In the brave new world of contemporary sport-watching, the goalposts have moved. Watching the big game - once a simple matter of grabbing a beer and some chips and settling down in front of the television - has become increasingly active for those who wish it so.
The television – now a flat screen, high-definition behemoth – is still pre-eminent, but a relatively new phenomenon has emerged to complement traditional viewership.
This is known as the “second screen” and, as you might have guessed, it involves using a second device – such as a computer, tablet or smartphone – to allow interaction and engagement in addition to regular viewing.
In practice this will mean tweets about a show appearing over the TV image. The technology will also be able to recommend shows based on your past viewing behaviour and the viewing patterns of your Facebook friends.
Various studies have found between 68 per cent and 86 per cent of owners of second-screen devices use them while watching television. While not all of these are necessarily browsing content related to the program they are watching, the phenomenon is nevertheless very real.
Facilitating this already is a burgeoning range of apps such as: GetGlue, a check-in based, entertainment social network, Fango, a similar platform, used by Channel Seven during the recent Australian Open. And finally, WiO, which allows users to access information about products and services they see on the primary screen.
Broadcasters are also starting to supply content in multiple ways as seen in services such as Sky Go or C-Cast. Such services allow viewers to access exclusive content or content complementary to the main broadcast program.

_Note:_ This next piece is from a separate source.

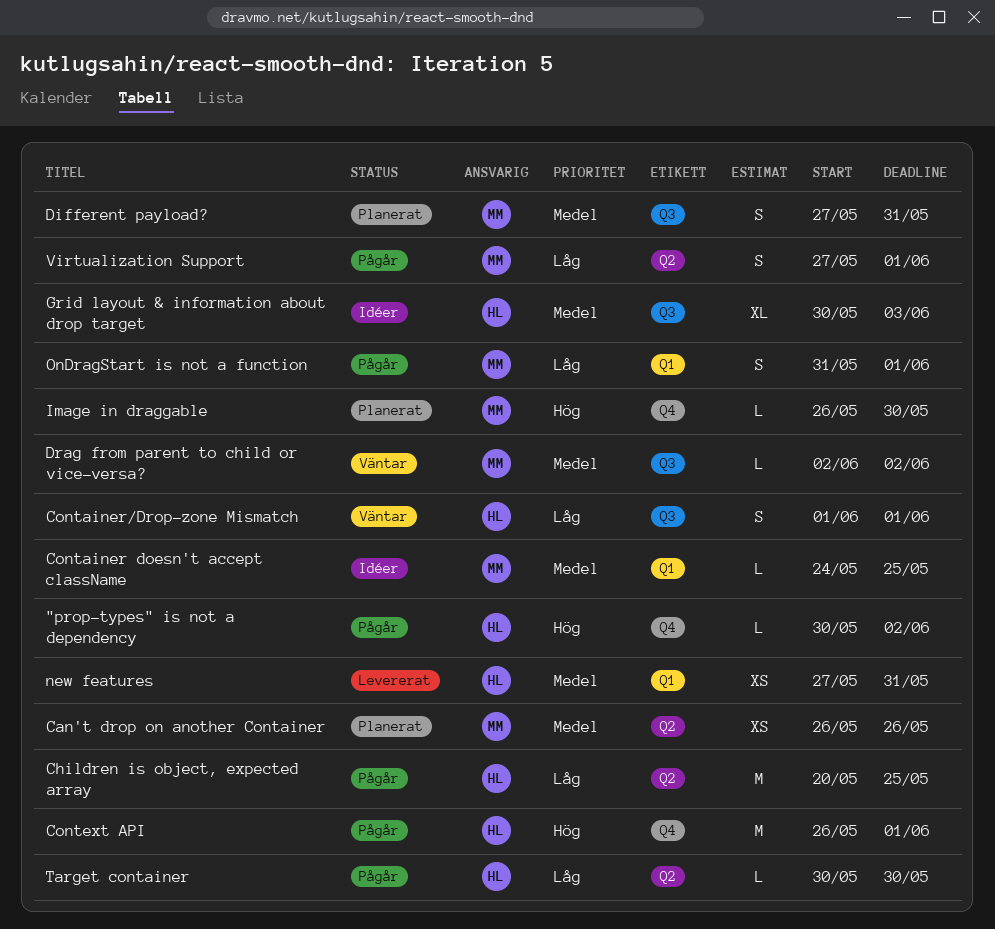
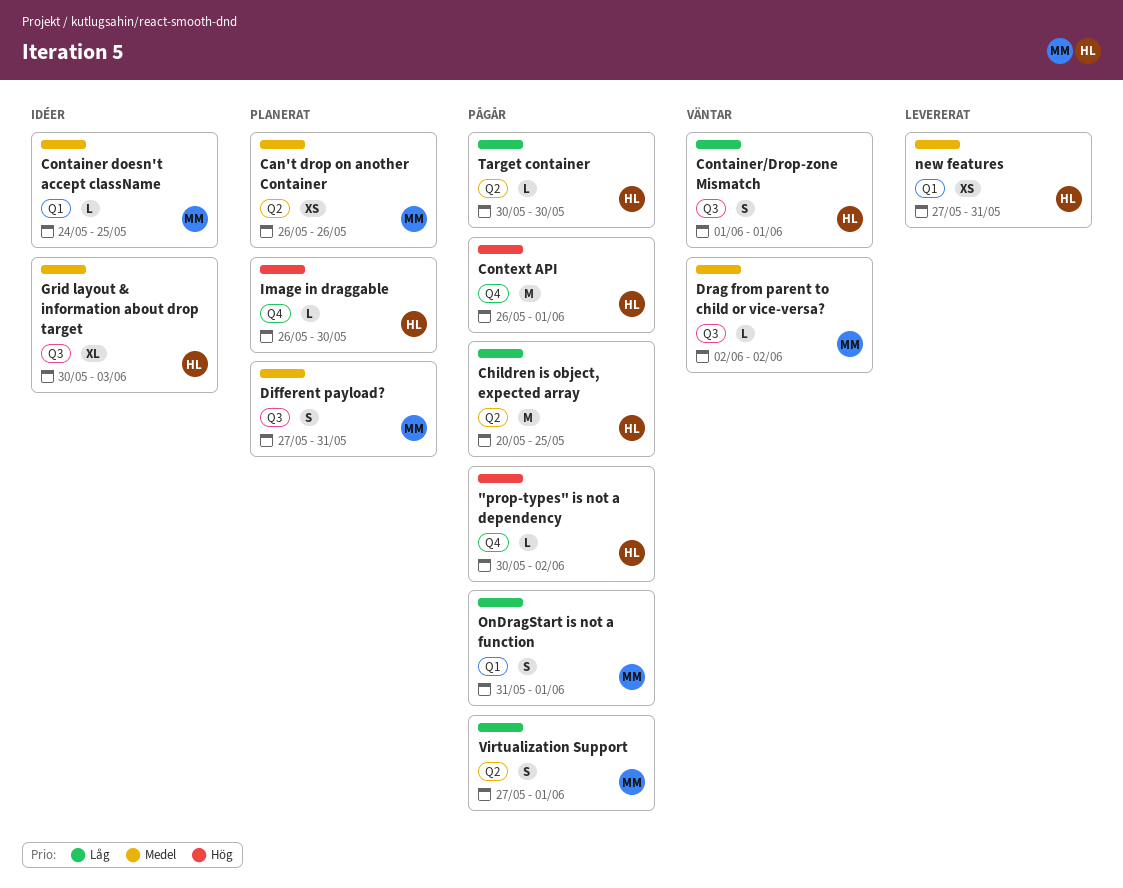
Image in draggable, owner: MM -> HL

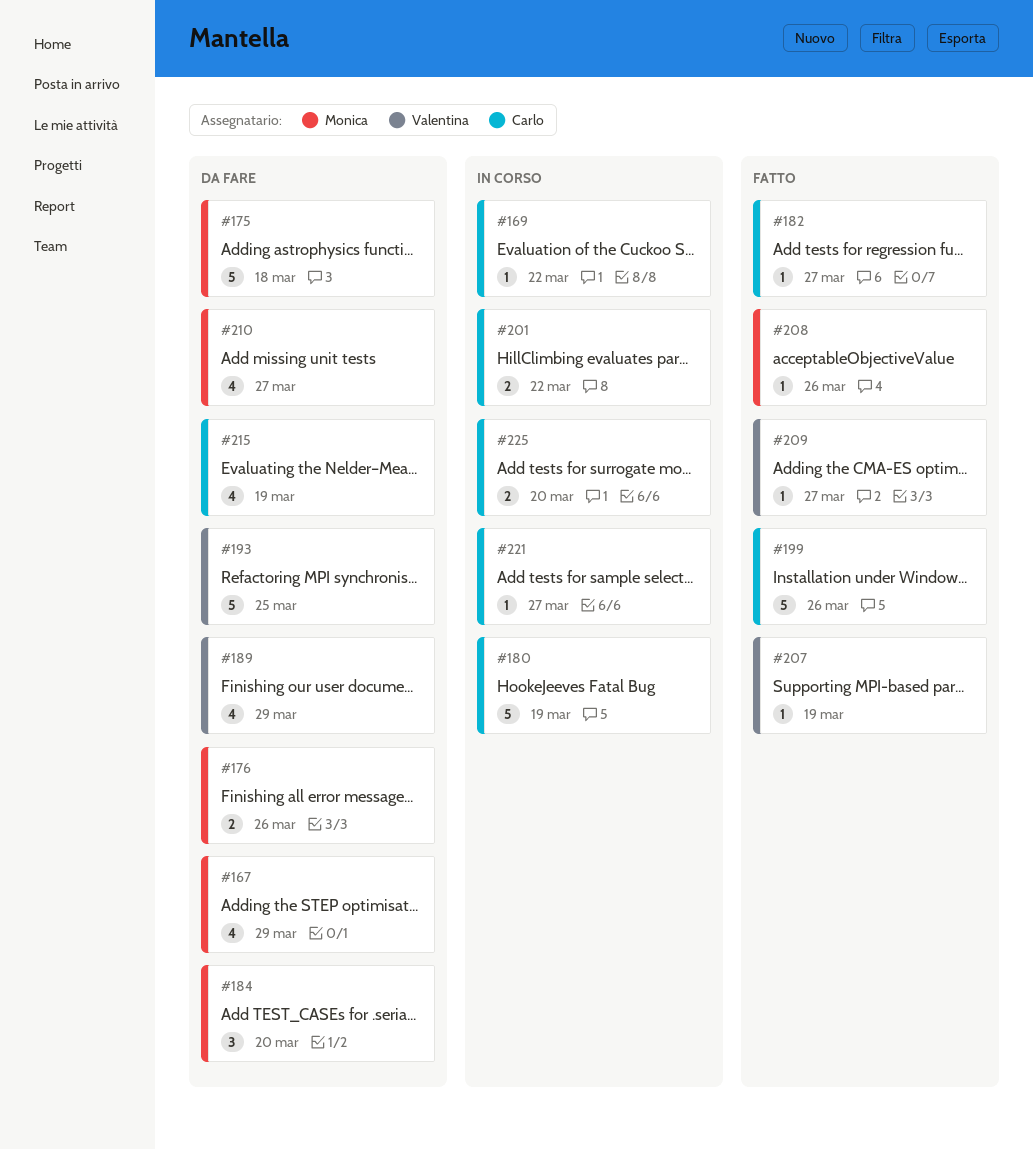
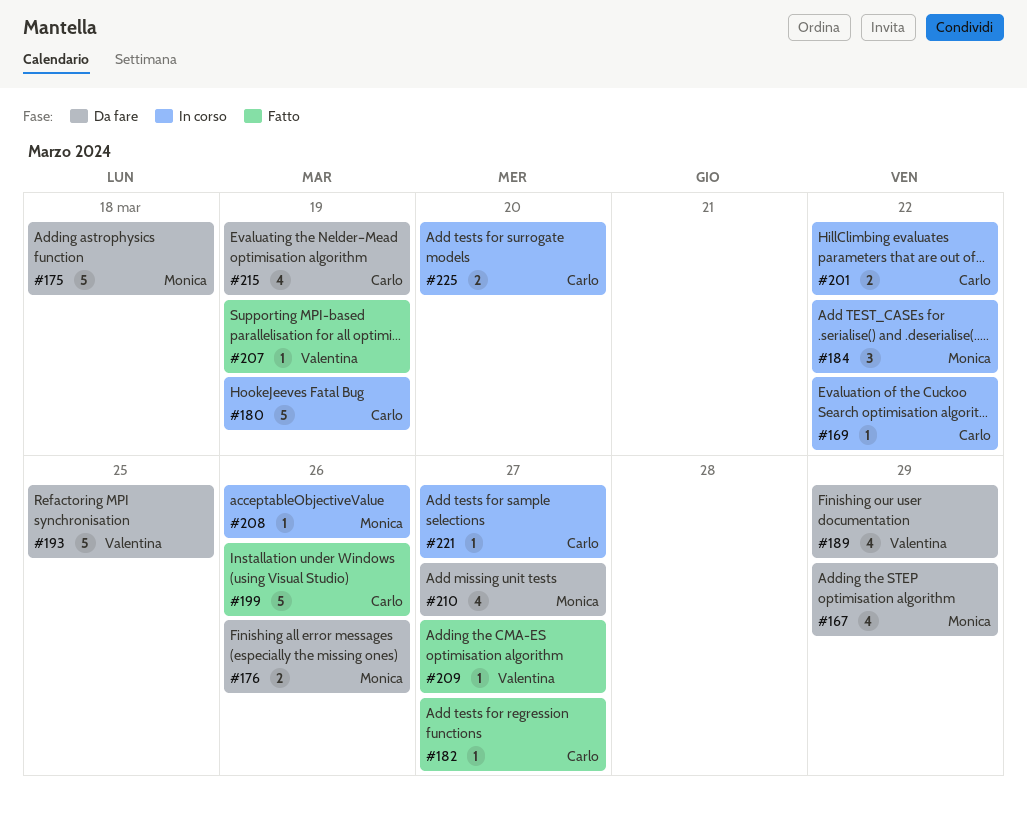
#184, status: Da fare -> In corso
#184, due: Mar 20 -> Mar 22
#208, status: Fatto -> In corso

Of course the advent of second-screen sport-watching has also created further traffic for the dominant social media networking services – Facebook and Twitter.
The defining moment in this space came a few weeks ago with Super Bowl XLVI in Indianapolis. The broadcast of the New York Giants vs. New England Patriots game attracted 111.3m American viewers, making it the most watched show in the history of US television.
Such was the second-screen interaction that it was also declared the biggest social television event in history.
While the broadcast attracted a relatively small increase in viewers from the previous year (111m to 111.3m) the number of social commenters increased from 793,000 in 2011 to 5.4m in 2012. Similarly, there was a near-600% growth in the number of actual comments on social media, with 12.2m comments for the 2012 event as opposed to 1.8m for 2011.
Twitter, with approximately 100m active users and counting, dominated the social conversations during the game with 12,233 tweets per second recorded for the last three minutes of the match.
Last month’s Australian Open tennis tournament also served to illustrate the rise of social media in sport, albeit at a lower level than the Super Bowl. As an early social media adopter (it was the first grand slam tournament to have its own Twitter account, in November 2008) the event now boasts more than 82,000 Twitter followers and more than 628,000 Facebook fans.
For the 2012 event a total of 222,813 tweets were sent using the #ausopen hashtag. The tournament’s media team even created a Fan Centre leaderboard to rank the top ten male and female players according to their social media mentions. Both losing finalists in the tennis – Rafael Nadal and Maria Sharapova – took out social leaderboard titles with 69,511 and 30,222 mentions respectively.
But the rise of social sport-viewing is not limited to those watching in the comfort of their living rooms. Modern stadiums are increasingly being fitted out with technology that aims to transform the fan experience.
Consider the dual 2,100-inch HDTVs hanging less than 30 metres above the playing surface of Cowboy’s Stadium in Arlington Texas. Or there’s the pre-Rugby World Cup upgrade to Auckland’s Eden Park that boosted mobile capacity and coverage in the stadium but also allowed event staff to direct fans to their seats and control digital menus at concession outlets via 300 well-placed monitors.
Better WiFi in stadia also enables fan engagement through Twitter and Facebook and through innovative applications such as GetGlue’s geographical location counterpart, Foursquare.
While we are yet to see uptake of second-screen viewing on the same scale as that experienced overseas, there’s little doubt the Australian passion for sport and social media will continue to be linked in the future.
That won’t be as competitors, of course, but as teammates.